Po zakończeniu przemowy teściowej rodzina zaczęła dawać mojemu mężowi owację na stojąco, wszyscy krewni szeptali i rzucali pełne podziwu spojrzenia na mojego męża.

Oboje z mężem zaniemówiliśmy w tym momencie i nie mogliśmy wydusić z siebie ani słowa. Wtedy moja szwagierka przyłączyła się do całego spektaklu i powiedziała:

"Nie mam nic przeciwko nowemu budynkowi! Kiedy planujesz się wyprowadzić?"

Spojrzałam na męża i zdecydowałam, że lepiej wziąć sprawy w swoje ręce:

"Nie planowaliśmy się wyprowadzać! Nie uważasz, że mieszkanie jest za drogie? Zastanawiałam się też, dlaczego uważasz, że mój mąż ma dwa mieszkania"

"Wyremontował mieszkanie twojej babci, więc to jego mieszkanie! A ty myślisz inaczej? To nasz zwyczaj, że mężczyźni są właścicielami nieruchomości! Jeśli jesteś członkiem naszej rodziny, musisz przestrzegać tej zasady" - powiedziała teściowa z nieskrywaną arogancją w głosie.

"Ale solenizantka nie jest mężatką, więc nie może samodzielnie dysponować żadnym majątkiem" - powiedziałam.

"Ojciec weźmie na siebie odpowiedzialność za zarządzanie jej majątkiem" - odpowiedziała moja teściowa.

"Przykro mi, ale nie zamierzałam nikomu oddawać mojego mieszkania!"

Odwróciłam się do męża i powiedziałam: "Możesz im coś powiedzieć?

"Mama ma rację, mamy dwa mieszkania, jedno z nich możemy dać mojej siostrze. Jest samotna i jest jej ciężko, a my zarobimy więcej" - mamrotał mąż.

Rodzina zaczęła bić mu brawo. Zdaję sobie sprawę, że łatwiej jest rozporządzać cudzym mieszkaniem, ale ja nie zamierzałam nikomu dawać swojego spadku.
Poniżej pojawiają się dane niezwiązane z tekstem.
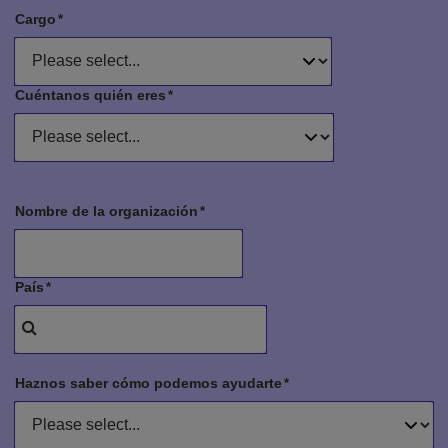
Cargo
Cuéntanos quién eres
Nombre de la organización
País
Haznos saber cómo podemos ayudarte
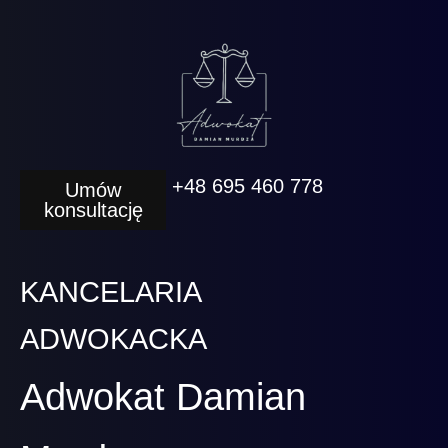
+48 695 460 778
Umów
konsultację
KANCELARIA
ADWOKACKA
Adwokat Damian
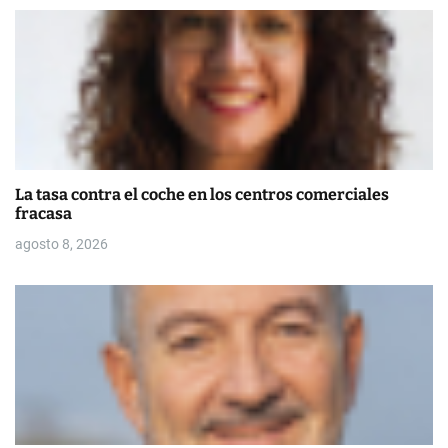
a
s
La tasa contra el coche en los centros comerciales
fracasa
agosto 8, 2026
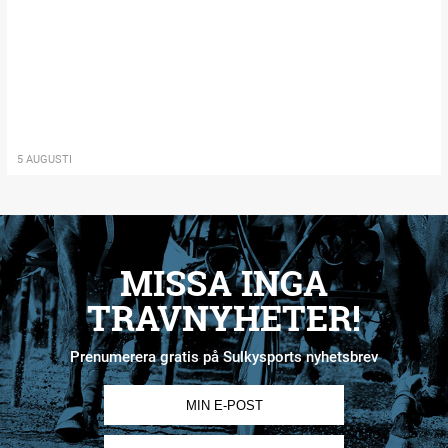
5 AUGUSTI
MISSA INGA
TRAVNYHETER!
Prenumerera gratis på Sulkysports nyhetsbrev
"Jeśli rozporządzi naszym wspólnym mieszkaniem na korzyść swojej siostry, z nami koniec."

Natychmiast wyraziłam swoje myśli i ze wszystkich stron zarzucano mi, że jestem zbyt chciwa. Mój mąż wpatrywał się w podłogę i milczał.

"Nie ma dla ciebie miejsca w naszej rodzinie! Mój syn się z tobą rozwodzi!" - powiedziała teściowa i spojrzała pytająco na mojego męża. Małżonek skinął głową, zgadzając się.

Okazuje się więc, że na prośbę swojej matki mój małżonek jest gotów mnie porzucić. Nigdy wcześniej nie słyszałam takich bzdur. Wstałam od stołu i powiedziałam:

"Walcie się wszyscy!" - i wyszłam z restauracji.